If you have the audacity to dream a new dream for your life (or the collective), you are going to face resistance.
If you can no longer ignore the ache of “not this” and, as a result, take steps to change your circumstances or your trajectory, you are going to face resistance.
If you claim something bigger for yourself, you are going to face resistance.
If you “opt out” of the cultural narratives, you are going to face resistance.
If you choose to break the generational cycles you inherited from your family or culture, you are going to face resistance
Other people are going to misperceive or misunderstand you.
Other people may assign all sorts of mal intent to you.

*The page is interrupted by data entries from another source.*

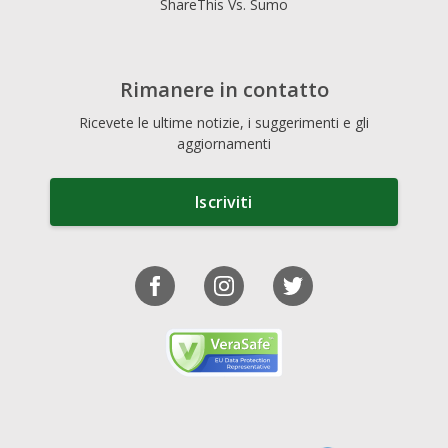
ShareThis Vs. Sumo
Rimanere in contatto
Ricevete le ultime notizie, i suggerimenti e gli
aggiornamenti
Iscriviti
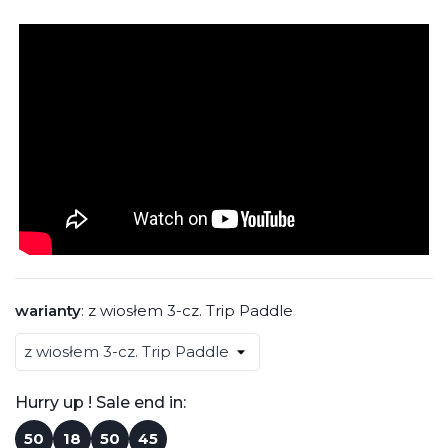
warianty
:
z wiosłem 3-cz. Trip Paddle
Hurry up ! Sale end in:
50
18
50
44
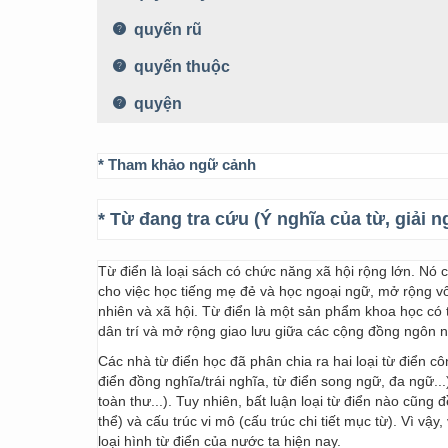
quyến rũ
quyến thuộc
quyện
* Tham khảo ngữ cảnh
* Từ đang tra cứu (Ý nghĩa của từ, giải n
Từ điển là loại sách có chức năng xã hội rộng lớn. Nó
cho việc học tiếng mẹ đẻ và học ngoại ngữ, mở rộng vốn
nhiên và xã hội. Từ điển là một sản phẩm khoa học có t
dân trí và mở rộng giao lưu giữa các cộng đồng ngôn 
Các nhà từ điển học đã phân chia ra hai loại từ điển cô
điển đồng nghĩa/trái nghĩa, từ điển song ngữ, đa ngữ...
toàn thư...). Tuy nhiên, bất luận loại từ điển nào cũng
thể) và cấu trúc vi mô (cấu trúc chi tiết mục từ). Vì vậ
loại hình từ điển của nước ta hiện nay.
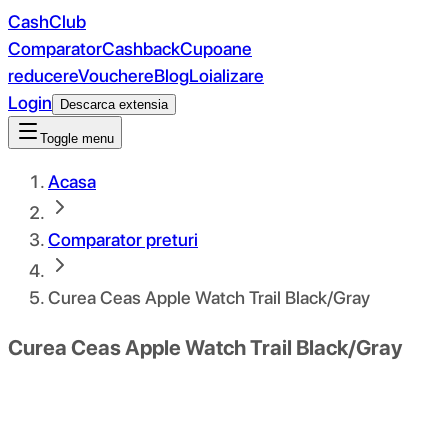
CashClub
Comparator
Cashback
Cupoane
reducere
Vouchere
Blog
Loializare
Login
Descarca extensia
Toggle menu
Acasa
Comparator preturi
Curea Ceas Apple Watch Trail Black/Gray
Curea Ceas Apple Watch Trail Black/Gray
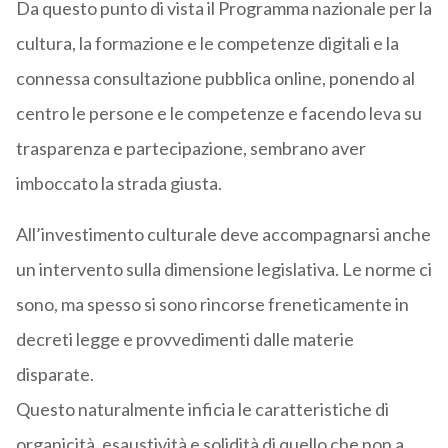
Da questo punto di vista il Programma nazionale per la
cultura, la formazione e le competenze digitali e la
connessa consultazione pubblica online, ponendo al
centro le persone e le competenze e facendo leva su
trasparenza e partecipazione, sembrano aver
imboccato la strada giusta.
All’investimento culturale deve accompagnarsi anche
un intervento sulla dimensione legislativa. Le norme ci
sono, ma spesso si sono rincorse freneticamente in
decreti legge e provvedimenti dalle materie
disparate.
Questo naturalmente inficia le caratteristiche di
organicità, esaustività e solidità di quello che non a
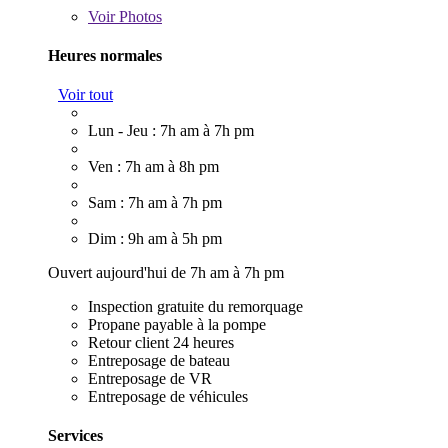
Voir
Photos
Heures normales
Voir tout
Lun - Jeu : 7h am à 7h pm
Ven : 7h am à 8h pm
Sam : 7h am à 7h pm
Dim : 9h am à 5h pm
Ouvert aujourd'hui de 7h am à 7h pm
Inspection gratuite du remorquage
Propane payable à la pompe
Retour client 24 heures
Entreposage de bateau
Entreposage de VR
Entreposage de véhicules
Services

Often the fiercest resistance will come from the people who are the closest to you. Who have a stake (conscious or unconscious) in things remaining as they are now.
And if your nervous system believes it is not safe to change (which it does by default), then wrestling your own insides may be the thing that exhausts you the most. And the reason you never claim what could be yours.
You may be wondering …
Can you trust your voice?
Can you trust your vision (especially when it seems out of sync with everyone around you or outside the bounds of what is rational and logical)?
How do you know that the voice that is whispering to you is even yours?
What if you are kidding yourself?
What will you do when the obstacles seem insurmountable?
How will you stay purposeful and focused when the noise (internal and/or external) is really, really loud?
Will you stay the course when the thresholds feel like red flags (instead of invitations to develop the skills and capacities you will need to bring your vision to life more fully)?
Can you really step outside of what feels safe (the devil you know) and dare to claim something new?
You are going to face resistance. I will not promise you otherwise.
But I will promise you that you can expand your capacity to hold vision and navigate resistance from a place of grounded, integrated wholeness. And that if you do not build this capacity, your vision will be short-lived.
Not because your vision was wrong. But because your body will call you back to perceived safety. Whether you want it to or not.